▶ **ZU LESENDER TEXT**
________________________________________
Streeck warnt vor "viel gefährlicheren" Viren

  28 Juni 2020    Gelesen: 530
Streeck warnt vor "viel gefährlicheren" Viren

Hendrik Streeck vermag nicht zu beurteilen, welche der beschlossenen Maßnahmen im Kampf gegen das Coronavirus am effektivsten war. "Man hatte nicht die Zeit abzuwarten", sagt er in einem Interview. Darin warnt er auch vor anderen Erregern, die ähnlich ansteckend sind, aber noch gefährlicher.
________________________________________
▶ **IHRE AUFGABE**
Geben Sie den Abschnitt des Textes wieder, der mit den Worten „Hendrik Streeck vermag“ beginnt und mit „aber noch gefährlicher.“ schließt, und tauschen Sie dabei „Interview“ gegen „Gespräch“ aus. Stützen Sie sich ausschließlich auf den Text.
________________________________________
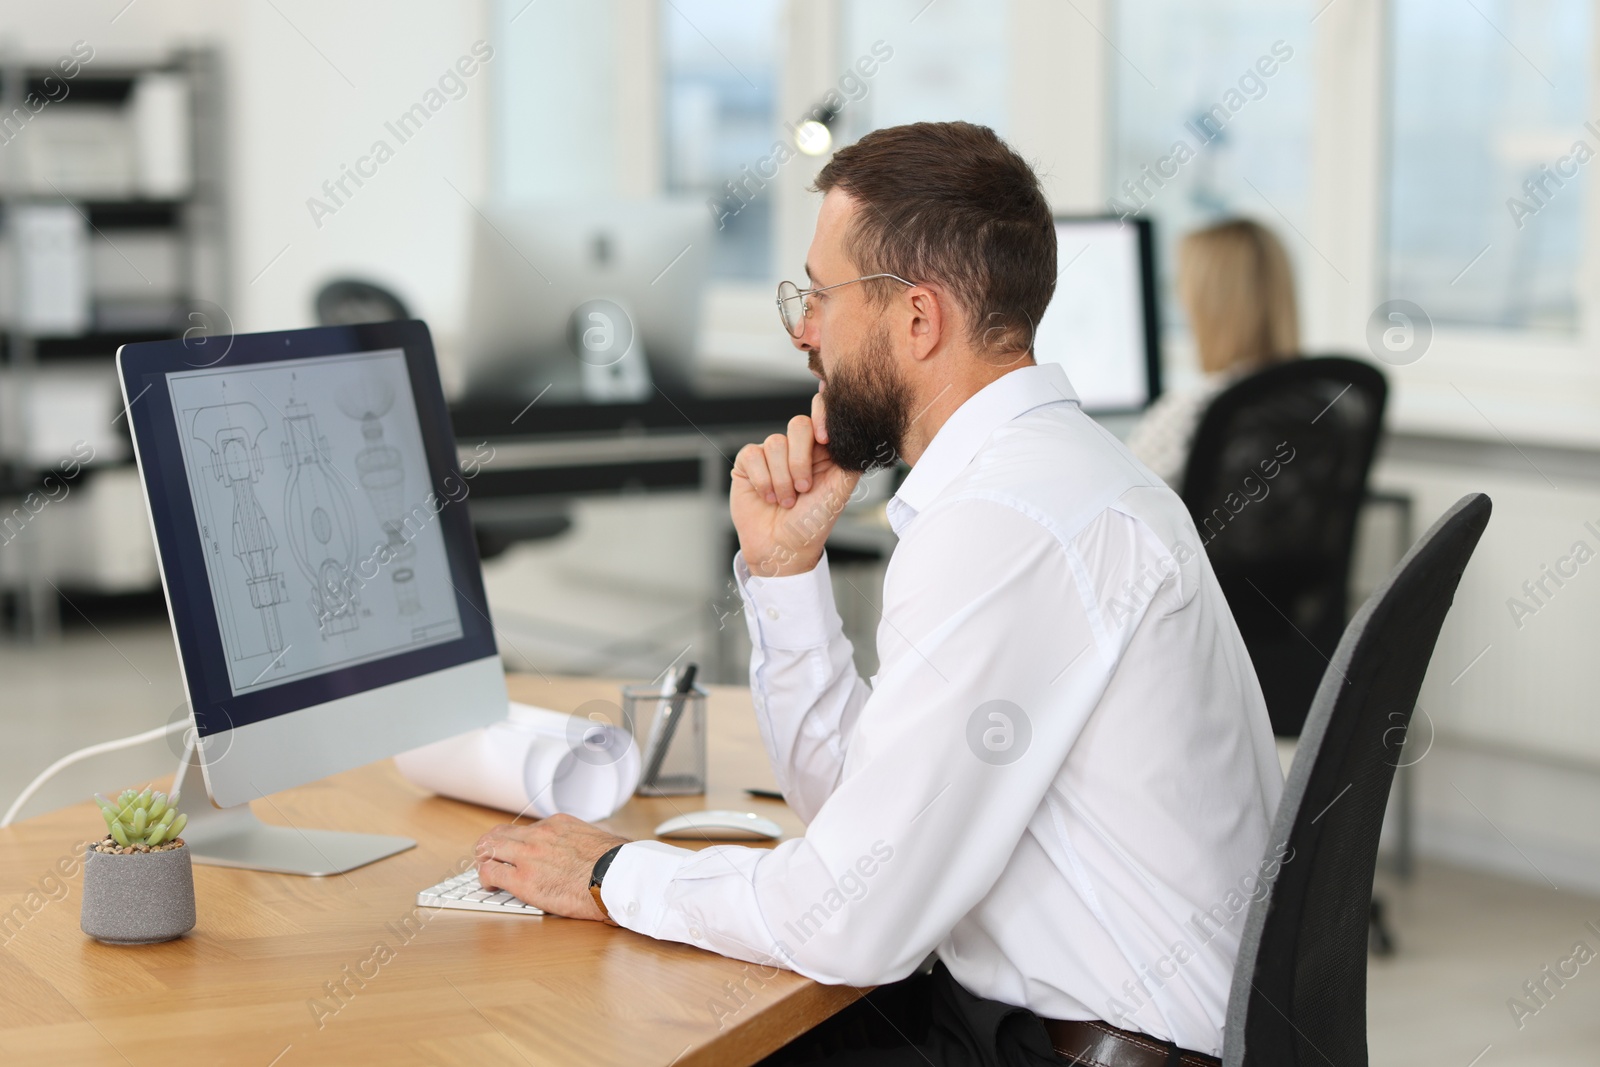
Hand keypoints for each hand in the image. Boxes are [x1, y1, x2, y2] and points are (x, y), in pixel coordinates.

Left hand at [474, 814, 628, 921]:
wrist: (617, 877)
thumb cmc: (616, 863)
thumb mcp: (599, 839)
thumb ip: (585, 842)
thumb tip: (594, 850)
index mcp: (558, 825)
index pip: (525, 829)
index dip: (516, 842)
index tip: (515, 850)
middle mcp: (539, 836)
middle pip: (500, 834)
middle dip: (490, 846)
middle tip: (489, 858)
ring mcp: (528, 856)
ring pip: (489, 849)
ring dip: (484, 860)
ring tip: (485, 871)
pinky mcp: (523, 880)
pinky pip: (491, 874)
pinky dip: (485, 879)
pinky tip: (489, 886)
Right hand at [731, 389, 860, 577]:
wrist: (783, 548)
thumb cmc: (813, 523)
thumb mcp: (840, 491)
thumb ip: (850, 460)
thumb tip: (857, 435)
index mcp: (822, 450)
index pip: (822, 414)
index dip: (822, 417)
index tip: (825, 440)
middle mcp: (797, 448)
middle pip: (798, 425)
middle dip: (800, 460)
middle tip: (803, 488)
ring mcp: (772, 455)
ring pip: (774, 443)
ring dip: (782, 479)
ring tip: (785, 501)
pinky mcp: (748, 464)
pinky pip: (753, 455)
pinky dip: (763, 480)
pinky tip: (768, 497)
________________________________________
▶ **LÖSUNG DER AUFGABE**
Hendrik Streeck vermag nicht zu beurteilen, welche der beschlossenen Maßnahmen im Kampf gegen das Coronavirus am effektivsten war. "Man hatte nicht die Zeit abzuwarten", sagt er in einem Gespräch. Darin warnt er auch vor anderen Erregern, die ähnlich ansteckend sind, aber noch gefährlicher.